Some choice selections:
Men vs. Women
What [New York Times publisher] Arthur Sulzberger Jr. has said publicly is that he had problems with my management style. The whole issue of how women’s management styles are viewed is an incredibly interesting subject. In some ways, the reaction was much bigger when Politico ran this hatchet job on me [the profile by Dylan Byers called her “stubborn,” “condescending,” and “uncaring”]. If there is a silver lining, it was the giant reaction from other women journalists. These women editors at the Chicago Tribune, who I have never met, sent me flowers after that article.
Is it hard to say I was fired? No. I’ve said it about 20 times, and it’s not. I was in fact insistent that that be publicly clear because I was not ashamed of that. And I don’t think young women — it’s hard, I know — they should not feel stigmatized if they are fired. Especially in this economy people are fired right and left for arbitrary reasons, and there are sometimes forces beyond your control.
I did cry after reading [that] article about me in Politico. I don’t regret admitting I did. The reason I wanted to do this interview is that I think it is important to try to speak very candidly to young women. The most important advice I would still give — and it may seem crazy because I did lose this job I really loved — you have to be an authentic person. I did cry. That is my authentic first reaction. I don’t regret sharing that.
A lot of younger staffers just asked me to coffee. There’s a way to do networking that isn’t overly brown-nosing. I was fine if someone just said, “I want to have coffee and talk about my career.”

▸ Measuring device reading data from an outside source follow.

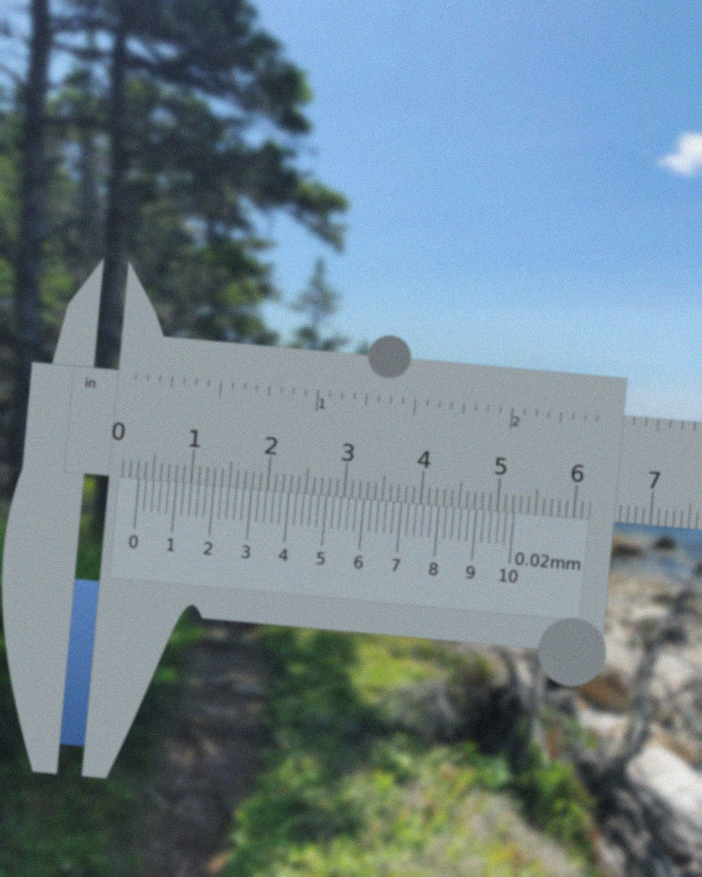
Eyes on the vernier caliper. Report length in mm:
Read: 3.2 mm
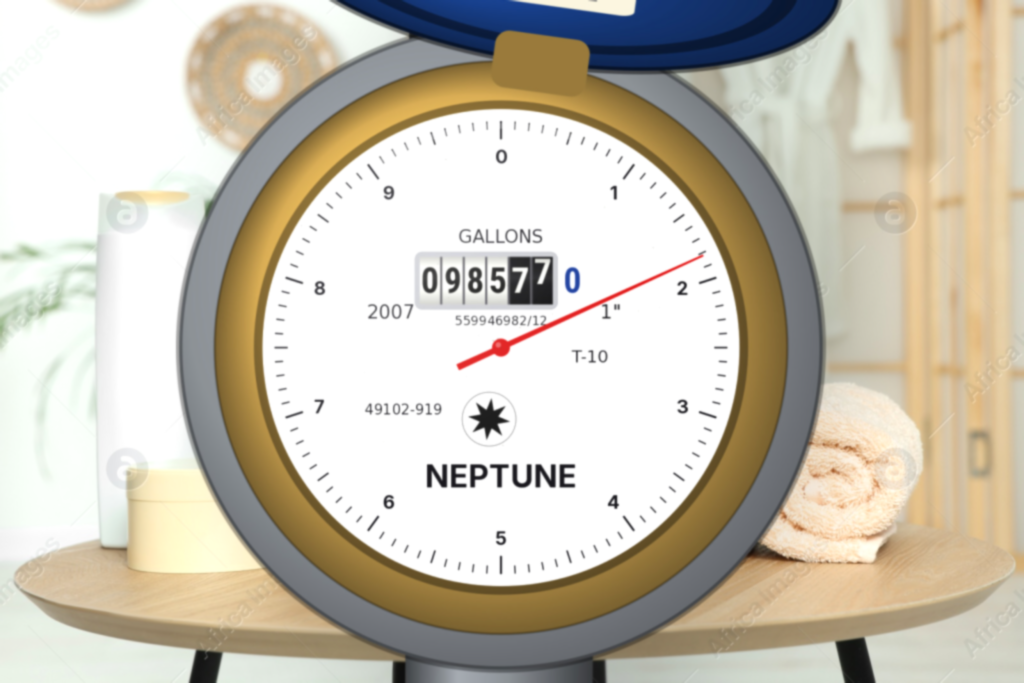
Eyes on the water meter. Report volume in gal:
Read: 985771.8 gal
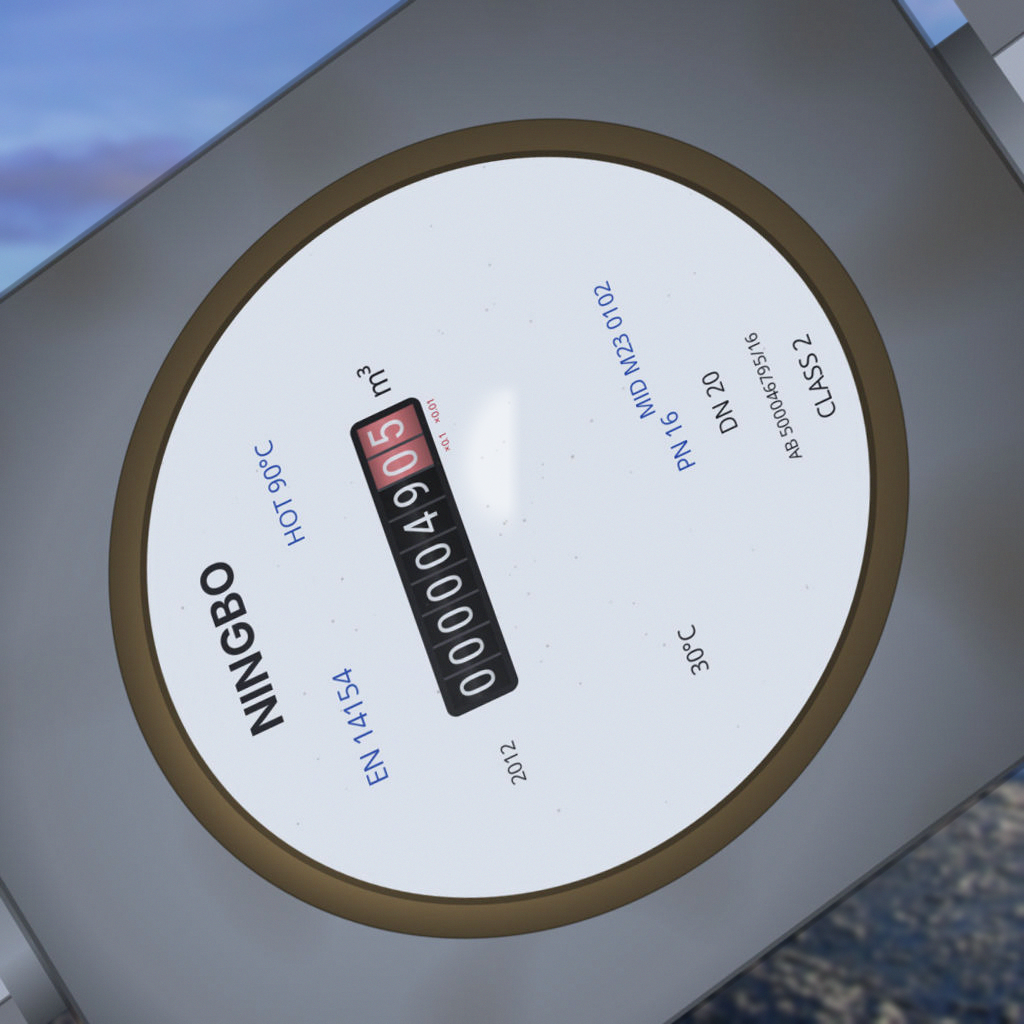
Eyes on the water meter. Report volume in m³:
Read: 49.05 m³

I taught at Yale for five years when I was managing editor and what I tried to stress for students interested in journalism, rather than picking a specialty, like blogging or being a videographer, was to master the basics of really good storytelling, have curiosity and a sense of how a topic is different than a story, and actually go out and witness and report. If you hone those skills, you will be in demand, as those talents are prized. There is too much journalism right now that is just based on people scraping the Internet and riffing off something else.